Experiment 066
Matryoshka-256: learned rotation, code uniqueness, and the regime flip
Perf record: 066-matryoshka-learned-rotation-regime-flip.json.
c8a.4xlarge (Zen5, 16 vCPU), continuing 065 on the OpenAI Matryoshka-256 dataset.
Three results, each of which closes a question.
1. Learned rotation (ITQ) stacks with residual — +0.3 pts, free at query time
055 shelved ITQ on Cohere-1024 (+1.5 pts, "dense rotation too costly"). Re-tested at
256 bits with residual, via itq --residual (the bin's random column reproduces the
shipped funnel's numbers exactly, validating the comparison):
| rerank C | random+residual | ITQ+residual | delta |
|---|---|---|---|
| 500 | 0.9474 | 0.9541 | +0.0067 |
| 1000 | 0.9731 | 0.9780 | +0.0049 |
| 2000 | 0.9878 | 0.9907 | +0.0029 |
| 4000 | 0.9944 | 0.9968 | +0.0024 |
| 8000 | 0.9979 | 0.9992 | +0.0013 |
The two levers overlap: ITQ alone was +0.55 at C=2000, but +0.29 on top of residual — both improve code quality, so there's less left. The 055 cost objection dissolves on a static index: the 256×256 rotation is applied once at build; the query-time scan is byte-identical popcount. Free recall, smaller than hoped, real.
2. All 990k codes are unique — recall loss is ranking error, not identity loss
Counted exact duplicates of the funnel's stage-1 codes (residual → rotate → sign): 990,000 / 990,000 unique, zero collisions (with or without residual). Expected — 2^256 code space, birthday bound ~2^128 — but worth pinning: the 1-bit code loses no identity. The recall gap is purely ranking (true neighbors landing a few Hamming bits outside the top-C), which is exactly what rerank width and better rotations fix, and why the funnel dials smoothly to 0.999.
It also answers "would sorted/compressed codes help?" — no.
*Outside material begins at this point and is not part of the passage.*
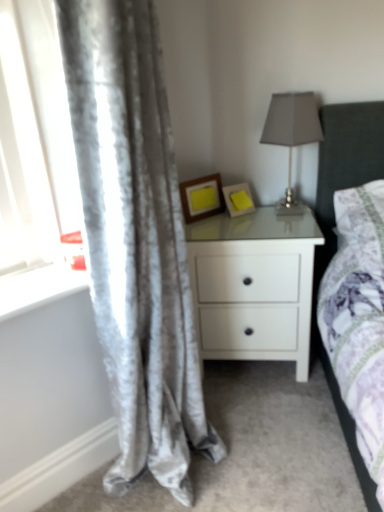
Where is `vacant space in between yellow matte picture frame at center, which is counted as the first picture frame, starting from the left, and yellow matte picture frame at upper center, which ranks as the first picture frame in right-to-left order`? vacant space in between yellow matte picture frame at center, which is counted as the first picture frame, starting from the left, and yellow matte picture frame at upper center, which ranks as the first picture frame in right-to-left order is located at coordinates (215, 218).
Rotation maximizes entropy per bit by design, so sorted codes share only ~log2(N)≈20 leading bits (~8% compressible, best case), and any decode adds instructions to a loop that costs ~4.
3. The regime flip: at 32 MB of codes, tiling hurts — the scan is compute-bound
The Cohere funnel (122 MB codes, DRAM-streamed) needed tiling: +73% (016). At 256 bits the store is 31.7 MB ≈ L3-resident on Zen5, and tiling costs:
| batch | scan-only QPS | C=2000 QPS |
|---|---|---|
| 1 | 8,861 | 4,966 |
| 8 | 6,792 | 4,148 |
| 32 | 6,251 | — |
Same lesson as 038 (sweep the tile per machine), inverted: when codes fit in cache, the right tile is no tile. The 003→007 re-pricing cascade again — every byte reduction slides the workload toward compute-bound, and levers must be re-measured.
Final operating point (Matryoshka-256, this box)
ITQ + residual + batch=1 + C=2000 → recall@10 0.9907, ~4,966 QPS, p50 3.1 ms, p99 3.3 ms, 31.7 MB codes + 1.0 GB f32 store, 990k vectors, 16 vCPU.
Caveats
- The regime flip is a corpus-size result, not a code-size law. 990k × 32 B = 31.7 MB happens to fit in L3 on this box — that's why the scan reads compute-bound and tiling hurts. At 100M vectors the same 256-bit codes are 3.2 GB, DRAM-streamed, and tiling should pay again (047 measured exactly that cache→DRAM transition). This dataset is too small to say more than: re-sweep the tile when bytes-per-corpus changes.
- QPS on 16 vCPU (4xlarge) — the 062/064 sweep used 8 vCPU; don't compare across.
- ITQ recall measured in the
itqbench bin; not yet wired intovsearch/server as a flag (the scan+rerank workload is identical, but end-to-end serving numbers with ITQ codes were not separately measured). - One embedding (OpenAI text-embedding-3-large, closed model / open vectors). The fully-open reproduction path is Nomic v1.5 (MRL, Apache-2.0), unbuilt.